Avusturya’da Okullarda Başörtüsü Yasağı
Avusturya, özgürlükler konusunda yine sınıfta kaldı. 14 yaş altı kız çocuklarına okulda başörtüsünü yasaklayan tasarı meclisten geçti. Müslüman toplumunda endişe ve hayal kırıklığı oluşturan karar için “Toplumsal barışa vurulmuş bir darbe” yorumu yapıldı.
Welayet News - “Medeniyetin beşiği” iddiasındaki Avrupa’da rüzgar tersine esmeye devam ediyor. Özgürlüklerin kalesi olması beklenen Viyana’dan gelen son haber, Müslüman ailelerin tadını kaçırdı. Okullarda başörtüsüne “dur” diyen yasa tasarısı, sadece bir kıyafet kısıtlaması değil, aynı zamanda anayasal haklara vurulmuş bir neşter olarak görülüyor. Avusturya İslam Cemaati (IGGÖ), kararın çocukları korumaktan ziyade ötekileştireceği uyarısında bulundu.
“ANAYASAYA VE EŞİTLİĞE AYKIRI”
Avusturya İslam Cemaati Başkanı Ümit Vural, parlamentodan geçen tasarının ardından sessiz kalmadı. Kararı “yanlış ve sorunlu” olarak nitelendiren Vural, düzenlemenin hem pedagojik gerçeklere hem de hukuka aykırı olduğunu vurguladı.
Avusturya Anayasası’nın din ve vicdan özgürlüğünü çocuklar için de güvence altına aldığını hatırlatan Vural, “Bu yasak, doğrudan belli bir dini pratiği hedef alıyor.
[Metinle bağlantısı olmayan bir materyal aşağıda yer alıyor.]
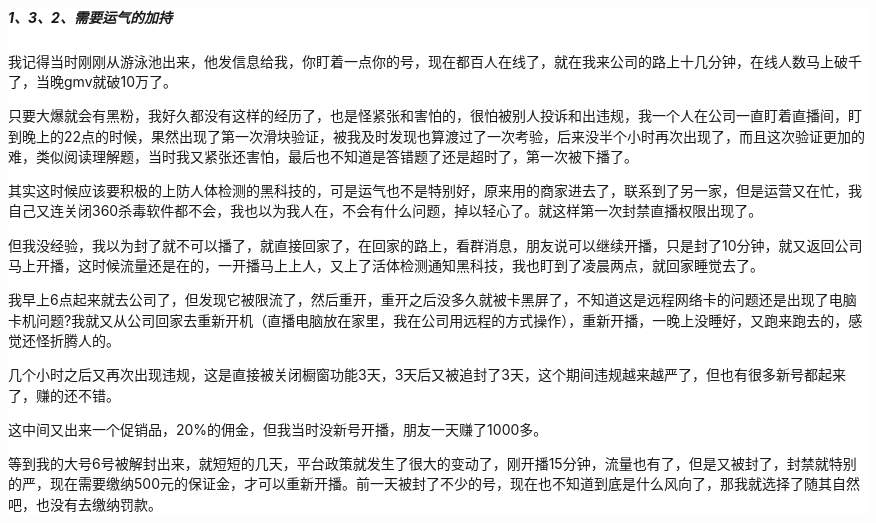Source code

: ##### 1、3、2、需要运气的加持

我记得当时刚刚从游泳池出来，他发信息给我，你盯着一点你的号，现在都百人在线了，就在我来公司的路上十几分钟，在线人数马上破千了，当晚gmv就破10万了。

只要大爆就会有黑粉，我好久都没有这样的经历了，也是怪紧张和害怕的，很怕被别人投诉和出违规，我一个人在公司一直盯着直播间，盯到晚上的22点的时候，果然出现了第一次滑块验证，被我及时发现也算渡过了一次考验，后来没半个小时再次出现了，而且这次验证更加的难，类似阅读理解题，当时我又紧张还害怕，最后也不知道是答错题了还是超时了，第一次被下播了。

其实这时候应该要积极的上防人体检测的黑科技的，可是运气也不是特别好，原来用的商家进去了，联系到了另一家，但是运营又在忙，我自己又连关闭360杀毒软件都不会，我也以为我人在，不会有什么问题，掉以轻心了。就这样第一次封禁直播权限出现了。

但我没经验，我以为封了就不可以播了，就直接回家了，在回家的路上，看群消息，朋友说可以继续开播，只是封了10分钟，就又返回公司马上开播，这时候流量还是在的，一开播马上上人，又上了活体检测通知黑科技，我也盯到了凌晨两点，就回家睡觉去了。

我早上6点起来就去公司了，但发现它被限流了，然后重开，重开之后没多久就被卡黑屏了，不知道这是远程网络卡的问题还是出现了电脑卡机问题?我就又从公司回家去重新开机（直播电脑放在家里，我在公司用远程的方式操作），重新开播，一晚上没睡好，又跑来跑去的，感觉还怪折腾人的。

几个小时之后又再次出现违规，这是直接被关闭橱窗功能3天，3天后又被追封了3天，这个期间违规越来越严了，但也有很多新号都起来了，赚的还不错。

这中间又出来一个促销品，20%的佣金，但我当时没新号开播，朋友一天赚了1000多。

等到我的大号6号被解封出来，就短短的几天，平台政策就发生了很大的变动了，刚开播15分钟，流量也有了，但是又被封了，封禁就特别的严，现在需要缴纳500元的保证金，才可以重新开播。前一天被封了不少的号，现在也不知道到底是什么风向了，那我就选择了随其自然吧，也没有去缴纳罚款。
Anayasanın eşitlik ilkesi açıkça çiğneniyor” ifadelerini kullandı.
ÇOCUKLARI KORUMUYOR, ÖTEKİLEŞTİRİYOR
Resmi makamlar yasağı “çocuğun korunması” ve “baskısız eğitim ortamı” gibi süslü gerekçelerle savunsa da sahadaki endişeler çok farklı. Müslümanların her türlü zorlamaya zaten karşı olduğunu net bir dille belirten Vural, bu yaklaşımın tehlikesine işaret etti.
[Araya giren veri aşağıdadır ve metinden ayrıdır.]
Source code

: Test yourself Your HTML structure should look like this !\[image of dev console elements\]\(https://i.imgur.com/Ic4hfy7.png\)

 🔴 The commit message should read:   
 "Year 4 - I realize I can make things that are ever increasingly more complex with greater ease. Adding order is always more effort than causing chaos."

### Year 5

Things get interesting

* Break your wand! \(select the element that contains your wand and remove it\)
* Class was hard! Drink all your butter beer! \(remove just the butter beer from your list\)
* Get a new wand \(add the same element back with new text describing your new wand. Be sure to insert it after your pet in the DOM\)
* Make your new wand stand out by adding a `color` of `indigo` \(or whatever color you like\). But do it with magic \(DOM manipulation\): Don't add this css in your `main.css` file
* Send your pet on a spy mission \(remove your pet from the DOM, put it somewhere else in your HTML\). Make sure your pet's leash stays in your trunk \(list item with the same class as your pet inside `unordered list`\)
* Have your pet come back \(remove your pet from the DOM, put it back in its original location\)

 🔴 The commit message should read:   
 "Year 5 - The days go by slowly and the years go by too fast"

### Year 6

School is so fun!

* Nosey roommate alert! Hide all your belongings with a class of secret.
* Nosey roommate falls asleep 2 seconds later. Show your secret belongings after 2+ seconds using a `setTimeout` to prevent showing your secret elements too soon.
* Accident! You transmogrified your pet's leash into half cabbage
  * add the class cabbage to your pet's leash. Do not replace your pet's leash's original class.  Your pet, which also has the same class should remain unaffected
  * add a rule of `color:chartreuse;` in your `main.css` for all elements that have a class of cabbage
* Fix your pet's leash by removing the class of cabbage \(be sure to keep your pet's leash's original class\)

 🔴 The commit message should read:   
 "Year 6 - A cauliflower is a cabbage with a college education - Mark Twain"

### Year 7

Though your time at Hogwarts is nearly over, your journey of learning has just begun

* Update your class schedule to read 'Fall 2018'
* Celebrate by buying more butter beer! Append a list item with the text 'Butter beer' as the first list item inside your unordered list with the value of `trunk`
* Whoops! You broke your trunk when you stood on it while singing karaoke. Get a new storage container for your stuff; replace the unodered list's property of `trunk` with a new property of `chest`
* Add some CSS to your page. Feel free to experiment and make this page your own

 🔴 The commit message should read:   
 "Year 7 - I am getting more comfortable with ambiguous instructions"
Sorunların yasaklarla çözülemeyeceğine dikkat çekilen açıklamada, “Bu bakış açısı Müslüman kız çocuklarını genelleyen ve ötekileştiren bir zihniyetin ürünü. Başörtüsü birçok aile için inancın ve kimliğin vazgeçilmez bir parçası. Semboller üzerinden siyaset üretmek kimseye fayda sağlamaz” denildi.
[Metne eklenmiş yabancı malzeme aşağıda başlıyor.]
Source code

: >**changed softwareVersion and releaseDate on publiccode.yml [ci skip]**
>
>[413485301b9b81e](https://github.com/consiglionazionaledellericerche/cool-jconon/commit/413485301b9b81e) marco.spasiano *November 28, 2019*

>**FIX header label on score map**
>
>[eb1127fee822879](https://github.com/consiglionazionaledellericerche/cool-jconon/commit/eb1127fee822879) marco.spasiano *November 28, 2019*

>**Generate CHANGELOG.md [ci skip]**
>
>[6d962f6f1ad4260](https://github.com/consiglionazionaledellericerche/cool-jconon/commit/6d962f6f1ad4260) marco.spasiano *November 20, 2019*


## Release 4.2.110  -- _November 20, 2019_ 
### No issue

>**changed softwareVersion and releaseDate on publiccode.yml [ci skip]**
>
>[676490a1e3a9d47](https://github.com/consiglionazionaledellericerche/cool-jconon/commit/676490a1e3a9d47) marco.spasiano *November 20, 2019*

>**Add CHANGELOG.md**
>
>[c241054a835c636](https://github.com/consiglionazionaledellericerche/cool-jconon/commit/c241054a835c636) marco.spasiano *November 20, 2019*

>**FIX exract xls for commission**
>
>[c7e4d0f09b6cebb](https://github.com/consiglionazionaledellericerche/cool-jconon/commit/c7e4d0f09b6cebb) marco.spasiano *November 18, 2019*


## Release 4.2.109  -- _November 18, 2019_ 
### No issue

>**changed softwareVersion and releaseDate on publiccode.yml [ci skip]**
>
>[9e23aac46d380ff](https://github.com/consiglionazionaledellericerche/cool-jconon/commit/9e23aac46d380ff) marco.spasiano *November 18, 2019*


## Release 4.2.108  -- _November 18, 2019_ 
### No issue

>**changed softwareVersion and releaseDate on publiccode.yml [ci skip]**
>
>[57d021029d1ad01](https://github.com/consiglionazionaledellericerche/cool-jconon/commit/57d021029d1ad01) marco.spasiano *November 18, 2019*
AİLELERDE “OKULDAN SOĞUMA” RİSKİ
Kararın ardından Müslüman toplumunda derin bir üzüntü ve hayal kırıklığı hakim. Veliler, kız çocuklarının okul koridorlarında damgalanmasından, dışlanmasından ve psikolojik baskı görmesinden korktuğunu gösteriyor.
İslam dininin resmi olarak tanındığı bir ülkede böyle bir yasağın gelmesi, “güven bunalımı” oluşturmuş durumda. 9 yıllık zorunlu eğitimin olduğu ülkede, bu tür baskıların aileleri sistemden uzaklaştırıp evde eğitime yönlendirebileceği riski masada duruyor.
Resmi olmayan verilere göre halkın yüzde 70’inden fazlasının bu yasağı destekliyor olması ise işin en düşündürücü boyutu.